---------- 文書の抜粋

経営法務
優秀な人材になるべく退職させないための制度の良し悪しについて
①海外(国内)留学費用を当社が立て替え、留学後一定期間当社に勤めたら、留学費用を免除するという制度、
②賞与の支給の際に、支給日から3か月以内に退職する予定がないことを支給の条件とする制度、
③入社時にまとまった金額を支払い、一定期間内に退職しなければ返還を求めない制度、などです。
制度に問題がないか、問題があるとしたら解消策が無いか、教えて下さい。
1 退職の自由を奪うのは問題です
人材を確保するため、各社では様々な従業員の引き留め策が検討されています。
ですが、労働者の退職の自由を奪うような制度は、労働基準法16条の趣旨から無効となる可能性があります。
労働基準法16条は、「使用者は、労働契約の不履行について、違約金を定め、または損害賠償額を予定する契約をしてはならない。」と規定されており、金銭によって労働者の退職の自由を実質的に制限する足止め策を禁止する趣旨の条文です。
このように、労働者に先行して経済的利益を与え、約束の期間働かないと利益の返還を求める制度は、労働者の退職の自由を奪うので、労働基準法16条に反し、無効になる可能性があるのです。
2 裁判例ではどうなっているか
裁判例を見ると、①(留学制度)③(入社時支給)の制度について、労基法16条に反して無効としている例が多数あります。

--------------------
---------- 記録の抜粋

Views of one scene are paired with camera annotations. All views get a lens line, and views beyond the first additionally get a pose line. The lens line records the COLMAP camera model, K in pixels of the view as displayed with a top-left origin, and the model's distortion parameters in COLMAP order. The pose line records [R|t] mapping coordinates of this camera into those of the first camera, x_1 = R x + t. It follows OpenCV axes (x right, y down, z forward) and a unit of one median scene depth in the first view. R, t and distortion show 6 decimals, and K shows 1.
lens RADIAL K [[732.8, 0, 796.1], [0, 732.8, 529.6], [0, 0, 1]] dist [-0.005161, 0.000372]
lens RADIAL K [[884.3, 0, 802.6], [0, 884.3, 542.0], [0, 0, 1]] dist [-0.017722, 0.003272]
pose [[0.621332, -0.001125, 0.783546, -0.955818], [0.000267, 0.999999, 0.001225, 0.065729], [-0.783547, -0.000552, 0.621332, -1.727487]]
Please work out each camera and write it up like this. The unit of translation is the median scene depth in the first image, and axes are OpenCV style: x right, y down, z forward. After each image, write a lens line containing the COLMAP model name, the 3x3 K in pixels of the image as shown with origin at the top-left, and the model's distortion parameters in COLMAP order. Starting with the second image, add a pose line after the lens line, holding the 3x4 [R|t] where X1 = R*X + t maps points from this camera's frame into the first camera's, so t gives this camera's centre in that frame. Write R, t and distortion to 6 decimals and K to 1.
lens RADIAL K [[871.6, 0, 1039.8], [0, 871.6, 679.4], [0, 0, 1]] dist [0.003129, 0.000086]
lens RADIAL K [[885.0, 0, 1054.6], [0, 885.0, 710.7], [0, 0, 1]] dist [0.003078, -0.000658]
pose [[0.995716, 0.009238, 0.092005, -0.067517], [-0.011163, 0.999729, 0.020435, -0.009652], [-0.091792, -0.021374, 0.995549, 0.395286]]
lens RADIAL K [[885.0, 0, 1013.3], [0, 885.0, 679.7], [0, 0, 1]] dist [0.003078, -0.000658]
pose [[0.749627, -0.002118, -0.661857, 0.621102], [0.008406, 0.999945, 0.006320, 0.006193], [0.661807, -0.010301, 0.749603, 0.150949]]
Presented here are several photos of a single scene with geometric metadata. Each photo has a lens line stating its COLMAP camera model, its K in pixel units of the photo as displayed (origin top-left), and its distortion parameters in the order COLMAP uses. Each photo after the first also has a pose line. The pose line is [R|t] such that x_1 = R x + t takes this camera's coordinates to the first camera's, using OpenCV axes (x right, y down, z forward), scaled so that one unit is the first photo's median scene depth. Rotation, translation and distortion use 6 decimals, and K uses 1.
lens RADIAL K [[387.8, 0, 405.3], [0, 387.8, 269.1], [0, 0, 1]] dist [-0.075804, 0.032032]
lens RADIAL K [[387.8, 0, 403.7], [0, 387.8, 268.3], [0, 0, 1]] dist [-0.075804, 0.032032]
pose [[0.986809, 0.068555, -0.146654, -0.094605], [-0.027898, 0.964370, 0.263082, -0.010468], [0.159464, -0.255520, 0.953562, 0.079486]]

--------------------

**課題一覧**.
a – 従業員の引き留め制度についての文章によると、労働基準法16条はどのような策を禁止する趣旨の条文ですか？
b – 従業員の引き留め制度についての文章を、最後の文の後から書き継いでください。

**解答**.
a – 金銭によって労働者の退職の自由を実質的に制限する足止め策を禁止する趣旨の条文です。

b –
他方、少数ですが、退職の自由を不当に制限しないとして、労基法16条に反しないとしている裁判例もあります。
労基法16条に反しないとされた事案では、㋐留学・研修に行くことが労働者の自由な意思に委ねられている、㋑留学・研修内容が会社業務と関連性が無い、㋒労働者個人にとっての有用性がある、㋓会社に拘束される期間が短い、㋔返還金額が小さい、等の事情から、退職の自由を不当に制限するものではないとされています。
3 問題点を解消するために
労基法16条に反しないとされた裁判例を踏まえ、問題点を解消する方法を考えてみます。
まず、どの制度であれ、㋐応募が労働者本人の自発に委ねられている、㋑会社業務と関連のない内容の選択が許されている、㋒労働者の汎用的な技能の向上につながる、㋓長期の在籍を求めない、㋔費用の一部返還に止める、等の考慮がされたら、労基法16条違反のおそれは減るでしょう。
ただ、②(賞与返還)のように、賞与を受け取った労働者がその後3か月間退職できなくなるような制度は、労基法16条の趣旨に反し、有効とする余地は無いと思われます。
また、③(入社時支給金)は、各種文献を見ても、有効としている裁判例が見当たりませんでした。よって、上記のような考慮があっても無効となる可能性が高いです。
以上、先に労働者に利益を与えて退職を回避するのは大変難しい、ということをご理解頂きたいです。
月刊東海財界2024年5月号掲載
※記事が書かれた時点の法令や判例を前提としています。法令の改廃や判例の変更等により結論が変わる可能性がありますので、実際の事件においては、その都度弁護士にご相談を下さい。